Dataset content:
____________________
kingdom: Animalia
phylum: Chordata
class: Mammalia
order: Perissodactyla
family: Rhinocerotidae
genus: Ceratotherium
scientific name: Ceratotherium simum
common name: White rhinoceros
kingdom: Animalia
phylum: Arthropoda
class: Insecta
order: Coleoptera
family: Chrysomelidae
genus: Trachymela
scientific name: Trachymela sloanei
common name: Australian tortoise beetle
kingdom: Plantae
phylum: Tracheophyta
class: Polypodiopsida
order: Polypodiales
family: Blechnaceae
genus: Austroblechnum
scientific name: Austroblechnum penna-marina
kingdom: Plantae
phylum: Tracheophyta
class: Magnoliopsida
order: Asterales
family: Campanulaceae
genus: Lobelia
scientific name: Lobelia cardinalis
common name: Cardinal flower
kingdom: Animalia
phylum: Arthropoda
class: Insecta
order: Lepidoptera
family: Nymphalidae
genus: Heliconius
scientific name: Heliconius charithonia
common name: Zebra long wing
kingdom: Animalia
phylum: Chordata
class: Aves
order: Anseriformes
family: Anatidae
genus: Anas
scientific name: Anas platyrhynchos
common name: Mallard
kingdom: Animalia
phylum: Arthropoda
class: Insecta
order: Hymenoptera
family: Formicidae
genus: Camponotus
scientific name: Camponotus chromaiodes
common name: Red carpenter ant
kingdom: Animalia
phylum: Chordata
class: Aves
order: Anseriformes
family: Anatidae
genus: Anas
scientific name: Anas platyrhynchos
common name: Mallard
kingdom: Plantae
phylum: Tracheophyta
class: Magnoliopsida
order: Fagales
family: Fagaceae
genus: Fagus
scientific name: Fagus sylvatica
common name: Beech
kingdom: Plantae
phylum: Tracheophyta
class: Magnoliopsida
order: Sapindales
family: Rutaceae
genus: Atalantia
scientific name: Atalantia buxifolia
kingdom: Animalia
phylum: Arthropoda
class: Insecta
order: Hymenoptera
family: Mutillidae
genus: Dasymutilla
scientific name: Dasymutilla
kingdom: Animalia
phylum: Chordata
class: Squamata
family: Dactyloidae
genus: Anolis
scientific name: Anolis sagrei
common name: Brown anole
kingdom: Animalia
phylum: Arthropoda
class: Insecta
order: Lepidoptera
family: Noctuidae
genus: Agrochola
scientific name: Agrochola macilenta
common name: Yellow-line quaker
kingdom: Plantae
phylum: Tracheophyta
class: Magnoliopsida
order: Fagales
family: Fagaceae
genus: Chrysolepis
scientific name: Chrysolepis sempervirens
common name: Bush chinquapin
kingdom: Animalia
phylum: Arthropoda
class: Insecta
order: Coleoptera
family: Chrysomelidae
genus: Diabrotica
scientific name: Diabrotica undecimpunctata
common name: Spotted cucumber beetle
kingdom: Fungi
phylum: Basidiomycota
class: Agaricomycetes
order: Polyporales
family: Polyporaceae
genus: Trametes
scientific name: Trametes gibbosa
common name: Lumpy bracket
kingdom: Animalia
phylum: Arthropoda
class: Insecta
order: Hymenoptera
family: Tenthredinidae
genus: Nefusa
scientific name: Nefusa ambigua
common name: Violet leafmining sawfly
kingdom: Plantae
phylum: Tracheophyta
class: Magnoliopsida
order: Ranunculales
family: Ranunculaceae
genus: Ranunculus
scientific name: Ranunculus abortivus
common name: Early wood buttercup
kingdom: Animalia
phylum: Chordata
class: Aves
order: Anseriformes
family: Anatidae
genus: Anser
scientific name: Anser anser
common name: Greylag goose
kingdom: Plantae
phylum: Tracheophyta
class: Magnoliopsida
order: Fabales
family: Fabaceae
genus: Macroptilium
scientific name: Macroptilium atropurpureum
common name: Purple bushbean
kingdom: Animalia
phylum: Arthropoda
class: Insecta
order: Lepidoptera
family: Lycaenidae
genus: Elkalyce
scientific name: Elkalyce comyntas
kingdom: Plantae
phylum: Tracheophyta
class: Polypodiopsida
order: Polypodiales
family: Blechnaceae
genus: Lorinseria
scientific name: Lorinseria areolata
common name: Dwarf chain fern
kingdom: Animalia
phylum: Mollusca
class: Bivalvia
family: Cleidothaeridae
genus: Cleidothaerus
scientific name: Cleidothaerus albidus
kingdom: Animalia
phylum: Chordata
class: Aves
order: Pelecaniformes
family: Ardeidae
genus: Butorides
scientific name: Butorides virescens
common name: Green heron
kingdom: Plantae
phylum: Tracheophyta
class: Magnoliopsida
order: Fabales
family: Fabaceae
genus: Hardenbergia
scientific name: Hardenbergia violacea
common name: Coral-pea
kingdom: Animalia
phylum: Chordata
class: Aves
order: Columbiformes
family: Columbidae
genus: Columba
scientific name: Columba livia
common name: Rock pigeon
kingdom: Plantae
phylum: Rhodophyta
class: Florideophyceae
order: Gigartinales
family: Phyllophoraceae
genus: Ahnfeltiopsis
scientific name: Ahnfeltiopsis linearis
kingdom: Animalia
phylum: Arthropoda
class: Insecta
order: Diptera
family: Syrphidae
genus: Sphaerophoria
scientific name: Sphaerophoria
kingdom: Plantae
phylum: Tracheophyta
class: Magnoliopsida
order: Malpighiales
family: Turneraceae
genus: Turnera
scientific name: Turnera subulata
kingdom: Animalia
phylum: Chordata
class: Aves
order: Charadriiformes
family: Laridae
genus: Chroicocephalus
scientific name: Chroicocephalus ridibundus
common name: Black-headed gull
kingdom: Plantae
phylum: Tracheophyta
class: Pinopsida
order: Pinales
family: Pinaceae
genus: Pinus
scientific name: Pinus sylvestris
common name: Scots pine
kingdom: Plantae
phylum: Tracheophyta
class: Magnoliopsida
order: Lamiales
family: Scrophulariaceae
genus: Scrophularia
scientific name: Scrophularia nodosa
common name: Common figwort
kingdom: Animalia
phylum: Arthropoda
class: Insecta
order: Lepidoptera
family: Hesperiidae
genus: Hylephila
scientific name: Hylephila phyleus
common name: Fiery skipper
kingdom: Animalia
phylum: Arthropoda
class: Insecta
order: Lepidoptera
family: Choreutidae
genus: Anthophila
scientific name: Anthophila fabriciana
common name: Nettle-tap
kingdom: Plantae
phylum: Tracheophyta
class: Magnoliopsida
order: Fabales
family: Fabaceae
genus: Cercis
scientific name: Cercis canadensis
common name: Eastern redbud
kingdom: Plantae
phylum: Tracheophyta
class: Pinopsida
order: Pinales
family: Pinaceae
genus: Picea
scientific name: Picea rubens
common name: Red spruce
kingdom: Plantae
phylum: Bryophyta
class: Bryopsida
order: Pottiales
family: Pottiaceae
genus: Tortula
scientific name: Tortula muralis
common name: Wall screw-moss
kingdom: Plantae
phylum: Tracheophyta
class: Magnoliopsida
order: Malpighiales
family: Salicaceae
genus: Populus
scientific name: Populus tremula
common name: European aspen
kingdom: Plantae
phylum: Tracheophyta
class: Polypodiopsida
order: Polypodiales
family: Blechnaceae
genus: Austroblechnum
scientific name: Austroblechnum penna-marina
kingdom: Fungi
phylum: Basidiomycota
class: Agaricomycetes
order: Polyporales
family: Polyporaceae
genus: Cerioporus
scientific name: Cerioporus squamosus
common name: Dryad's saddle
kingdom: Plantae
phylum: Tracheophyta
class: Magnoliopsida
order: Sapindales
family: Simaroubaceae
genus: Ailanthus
____________________
Rewrite all of the material above so that "common name" becomes "vernacular name" in every spot, leaving every other part unchanged.

Reply to the task:
kingdom: Animalia
phylum: Chordata
class: Mammalia
order: Perissodactyla
family: Rhinocerotidae
genus: Ceratotherium
scientific name: Ceratotherium simum
vernacular name: White rhinoceros
kingdom: Animalia
phylum: Arthropoda
class: Insecta
order: Coleoptera
family: Chrysomelidae
genus: Trachymela
scientific name: Trachymela sloanei
vernacular name: Australian tortoise beetle
kingdom: Plantae
phylum: Tracheophyta
class: Polypodiopsida
order: Polypodiales
family: Blechnaceae
genus: Austroblechnum
scientific name: Austroblechnum penna-marina
kingdom: Plantae
phylum: Tracheophyta
class: Magnoliopsida
order: Asterales
family: Campanulaceae
genus: Lobelia
scientific name: Lobelia cardinalis
vernacular name: Cardinal flower
kingdom: Animalia
phylum: Arthropoda
class: Insecta
order: Lepidoptera
family: Nymphalidae
genus: Heliconius
scientific name: Heliconius charithonia
vernacular name: Zebra long wing
kingdom: Animalia
phylum: Chordata
class: Aves
order: Anseriformes
family: Anatidae
genus: Anas
scientific name: Anas platyrhynchos
vernacular name: Mallard
kingdom: Animalia
phylum: Arthropoda
class: Insecta
order: Hymenoptera
family: Formicidae
genus: Camponotus
scientific name: Camponotus chromaiodes
vernacular name: Red carpenter ant
kingdom: Animalia
phylum: Chordata
class: Aves
order: Anseriformes
family: Anatidae
genus: Anas
scientific name: Anas platyrhynchos
vernacular name: Mallard
kingdom: Plantae
phylum: Tracheophyta
class: Magnoliopsida
order: Fagales
family: Fagaceae
genus: Fagus
scientific name: Fagus sylvatica
vernacular name: Beech
kingdom: Plantae
phylum: Tracheophyta
class: Magnoliopsida
order: Sapindales
family: Rutaceae
genus: Atalantia
scientific name: Atalantia buxifolia
kingdom: Animalia
phylum: Arthropoda
class: Insecta
order: Hymenoptera
family: Mutillidae
genus: Dasymutilla
scientific name: Dasymutilla
kingdom: Animalia
phylum: Chordata
class: Squamata
family: Dactyloidae
genus: Anolis
scientific name: Anolis sagrei
vernacular name: Brown anole
kingdom: Animalia
phylum: Arthropoda
class: Insecta
order: Lepidoptera
family: Noctuidae
genus: Agrochola
scientific name: Agrochola macilenta
vernacular name: Yellow-line quaker
kingdom: Plantae
phylum: Tracheophyta
class: Magnoliopsida
order: Fagales
family: Fagaceae
genus: Chrysolepis
scientific name: Chrysolepis sempervirens
vernacular name: Bush chinquapin
kingdom: Animalia
phylum: Arthropoda
class: Insecta
order: Coleoptera
family: Chrysomelidae
genus: Diabrotica
scientific name: Diabrotica undecimpunctata
vernacular name: Spotted cucumber beetle
kingdom: Fungi
phylum: Basidiomycota
class: Agaricomycetes
order: Polyporales
family: Polyporaceae
genus: Trametes
scientific name: Trametes gibbosa
vernacular name: Lumpy bracket
kingdom: Animalia
phylum: Arthropoda
class: Insecta
order: Hymenoptera
family: Tenthredinidae
genus: Nefusa
scientific name: Nefusa ambigua
vernacular name: Violet leafmining sawfly
kingdom: Plantae
phylum: Tracheophyta
class: Magnoliopsida
order: Ranunculales
family: Ranunculaceae
genus: Ranunculus
scientific name: Ranunculus abortivus
vernacular name: Early wood buttercup
kingdom: Animalia
phylum: Chordata
class: Aves
order: Anseriformes
family: Anatidae
genus: Anser
scientific name: Anser anser
vernacular name: Greylag goose
kingdom: Plantae
phylum: Tracheophyta
class: Magnoliopsida
order: Fabales
family: Fabaceae
genus: Macroptilium
scientific name: Macroptilium atropurpureum
vernacular name: Purple bushbean
kingdom: Animalia
phylum: Arthropoda
class: Insecta
order: Lepidoptera
family: Lycaenidae
genus: Elkalyce
scientific name: Elkalyce comyntas
kingdom: Plantae
phylum: Tracheophyta
class: Polypodiopsida
order: Polypodiales
family: Blechnaceae
genus: Lorinseria
scientific name: Lorinseria areolata
vernacular name: Dwarf chain fern
kingdom: Animalia
phylum: Mollusca
class: Bivalvia
family: Cleidothaeridae
genus: Cleidothaerus
scientific name: Cleidothaerus albidus
kingdom: Animalia
phylum: Chordata
class: Aves
order: Pelecaniformes
family: Ardeidae
genus: Butorides
scientific name: Butorides virescens
vernacular name: Green heron
kingdom: Plantae
phylum: Tracheophyta
class: Magnoliopsida
order: Fabales
family: Fabaceae
genus: Hardenbergia
scientific name: Hardenbergia violacea
vernacular name: Coral-pea
kingdom: Animalia
phylum: Chordata
class: Aves
order: Columbiformes
family: Columbidae
genus: Columba
scientific name: Columba livia
vernacular name: Rock pigeon
kingdom: Plantae
phylum: Rhodophyta
class: Florideophyceae
order: Gigartinales
family: Phyllophoraceae
genus: Ahnfeltiopsis
scientific name: Ahnfeltiopsis linearis
kingdom: Animalia
phylum: Arthropoda
class: Insecta
order: Diptera
family: Syrphidae
genus: Sphaerophoria
scientific name: Sphaerophoria
kingdom: Plantae
phylum: Tracheophyta
class: Magnoliopsida
order: Malpighiales
family: Turneraceae
genus: Turnera
scientific name: Turnera subulata
kingdom: Animalia
phylum: Chordata
class: Aves
order: Charadriiformes
family: Laridae
genus: Chroicocephalus
scientific name: Chroicocephalus ridibundus
vernacular name: Black-headed gull
kingdom: Plantae
phylum: Tracheophyta
class: Pinopsida
order: Pinales
family: Pinaceae
genus: Pinus
scientific name: Pinus sylvestris
vernacular name: Scots pine
kingdom: Plantae
phylum: Tracheophyta
class: Magnoliopsida
order: Lamiales
family: Scrophulariaceae
genus: Scrophularia
scientific name: Scrophularia nodosa
vernacular name: Common figwort
kingdom: Animalia
phylum: Arthropoda
class: Insecta
order: Lepidoptera
family: Hesperiidae
genus: Hylephila
scientific name: Hylephila phyleus
vernacular name: Fiery skipper
kingdom: Animalia
phylum: Arthropoda
class: Insecta
order: Lepidoptera
family: Choreutidae
genus: Anthophila
scientific name: Anthophila fabriciana
vernacular name: Nettle-tap
kingdom: Plantae
phylum: Tracheophyta
class: Magnoliopsida
order: Fabales
family: Fabaceae
genus: Cercis
scientific name: Cercis canadensis
vernacular name: Eastern redbud
kingdom: Plantae
phylum: Tracheophyta
class: Pinopsida
order: Pinales
family: Pinaceae
genus: Picea
scientific name: Picea rubens
vernacular name: Red spruce
kingdom: Plantae
phylum: Bryophyta
class: Bryopsida
order: Pottiales
family: Pottiaceae
genus: Tortula
scientific name: Tortula muralis
vernacular name: Wall screw-moss
kingdom: Plantae
phylum: Tracheophyta
class: Magnoliopsida
order: Malpighiales
family: Salicaceae
genus: Populus
scientific name: Populus tremula
vernacular name: European aspen
kingdom: Plantae
phylum: Tracheophyta
class: Polypodiopsida
order: Polypodiales
family: Blechnaceae
genus: Austroblechnum
scientific name: Austroblechnum penna-marina
kingdom: Fungi
phylum: Basidiomycota
class: Agaricomycetes
order: Polyporales
family: Polyporaceae
genus: Cerioporus
scientific name: Cerioporus squamosus
vernacular name: Dryad's saddle
kingdom: Plantae
phylum: Tracheophyta
class: Magnoliopsida
order: Sapindales
family: Simaroubaceae
genus: Ailanthus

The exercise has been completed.